"""

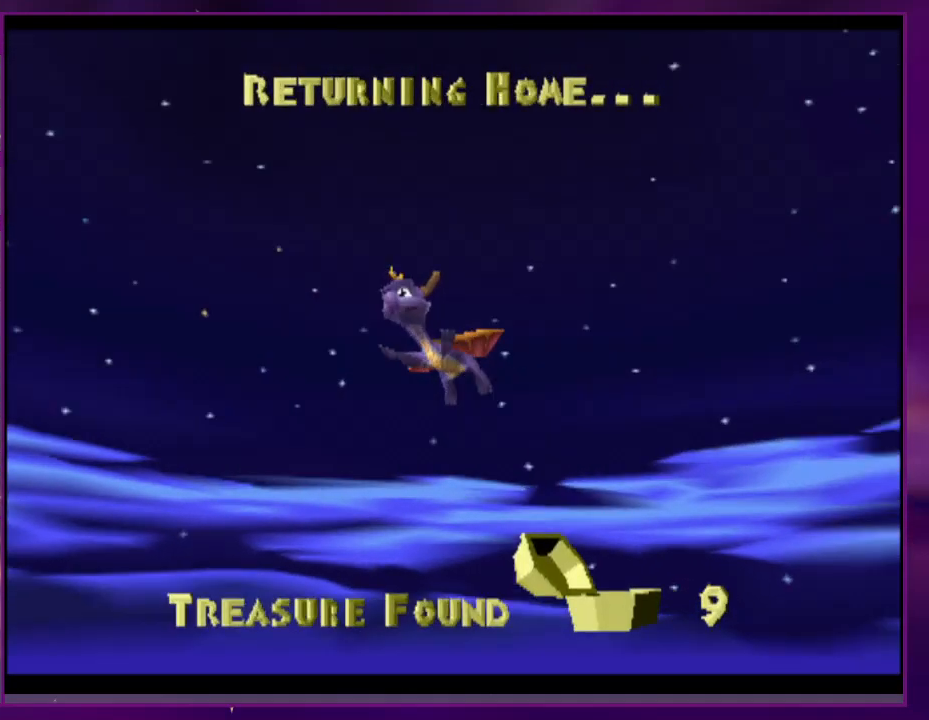
{"buttons": [], "events": []}
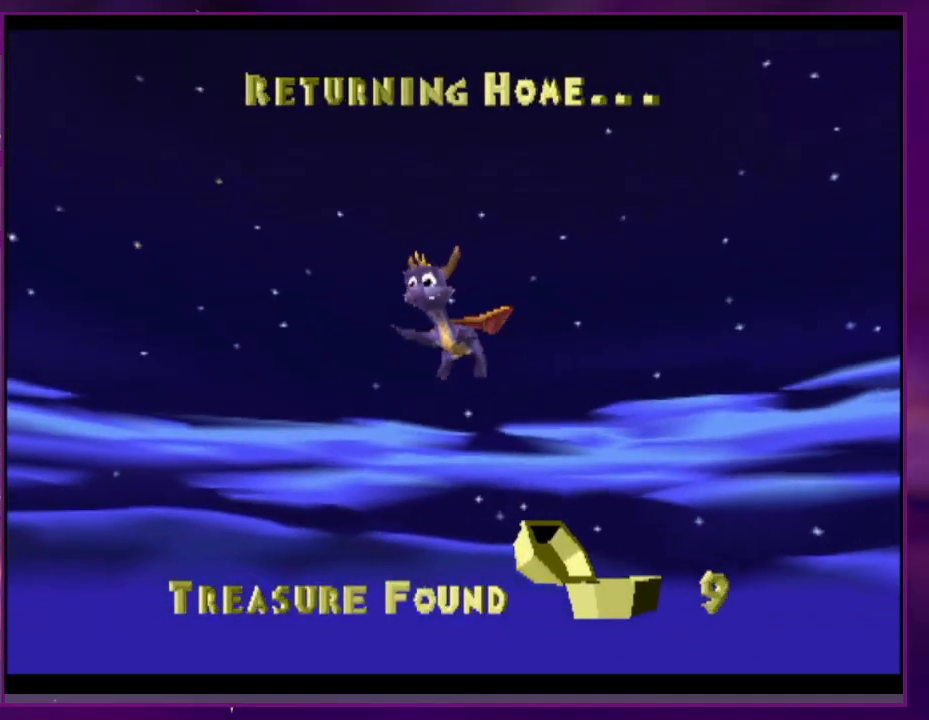
{"buttons": [], "events": []}
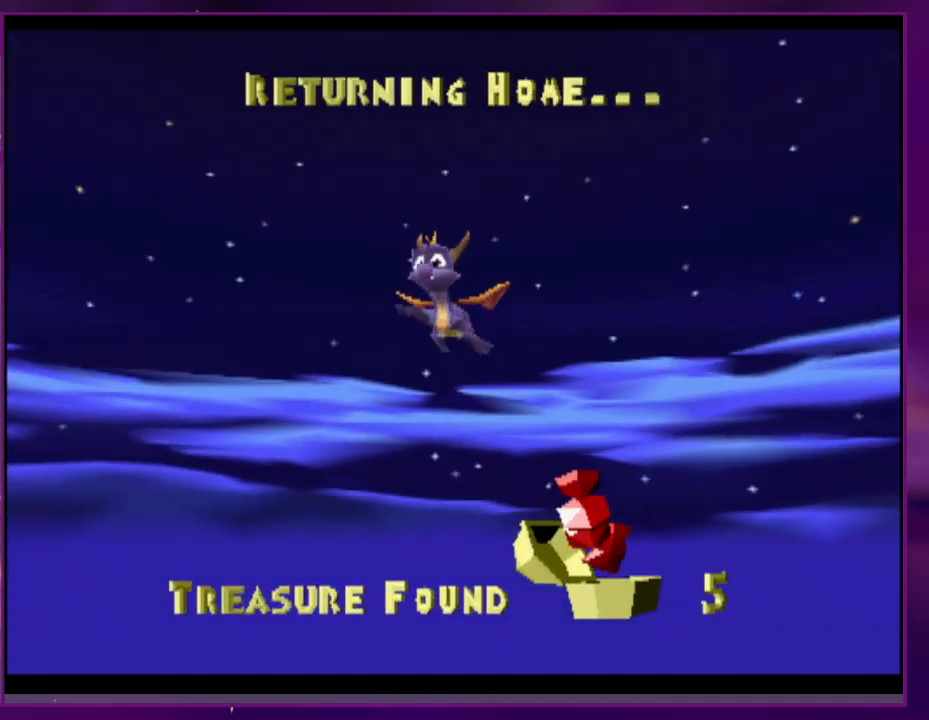
{"buttons": ["L1", "L2"], "events": [[333, "L1", "down"], [333, "L2", "down"], [433, "L1", "up"], [433, "L2", "up"], [500, "L1", "down"], [500, "L2", "down"]]}
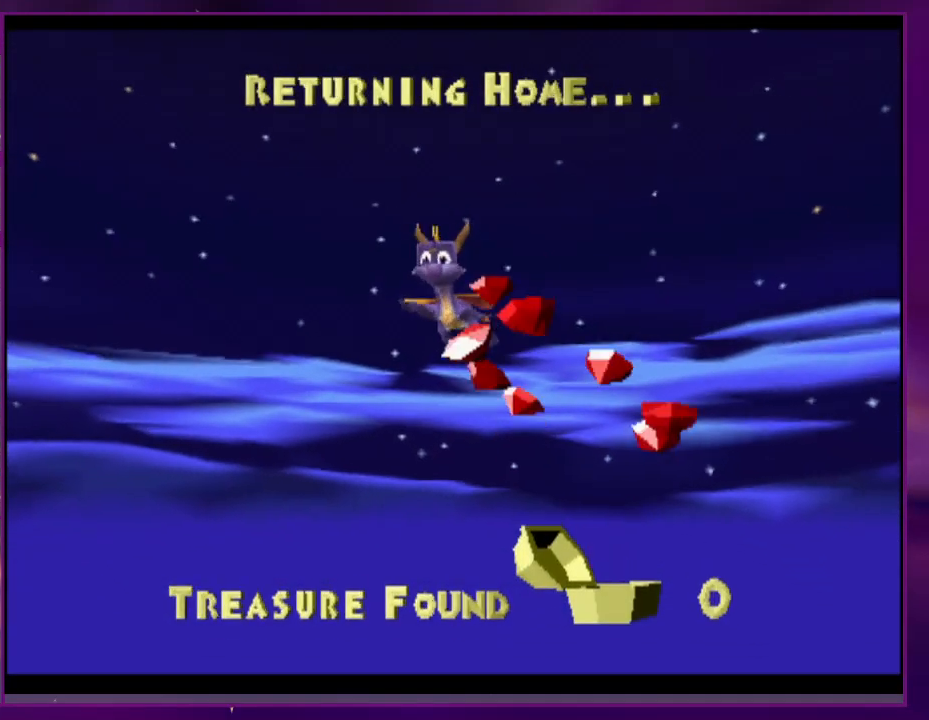
{"buttons": []}
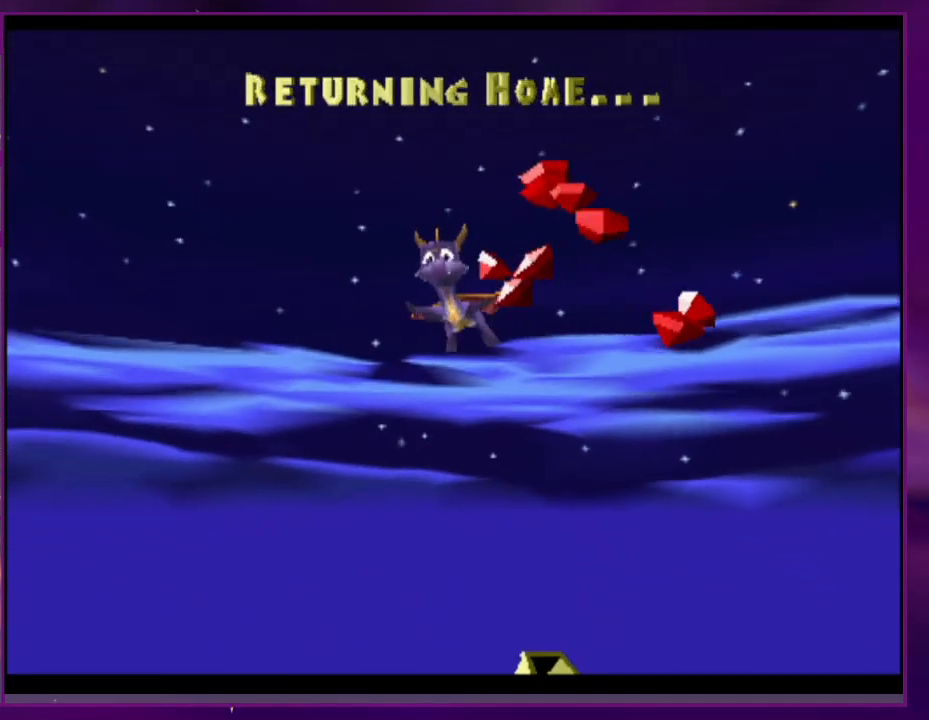
{"buttons": ["SQUARE", "DPAD_RIGHT"], "events": [[33, "SQUARE", "down"], [100, "DPAD_RIGHT", "down"]]}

"""

* **Directions for this task**: In the listing above, find each line with the word "events" and copy it out.

* **Response area**:
{"buttons": [], "events": []}
{"buttons": [], "events": []}
{"buttons": ["L1", "L2"], "events": [[333, "L1", "down"], [333, "L2", "down"], [433, "L1", "up"], [433, "L2", "up"], [500, "L1", "down"], [500, "L2", "down"]]}
{"buttons": ["SQUARE", "DPAD_RIGHT"], "events": [[33, "SQUARE", "down"], [100, "DPAD_RIGHT", "down"]]}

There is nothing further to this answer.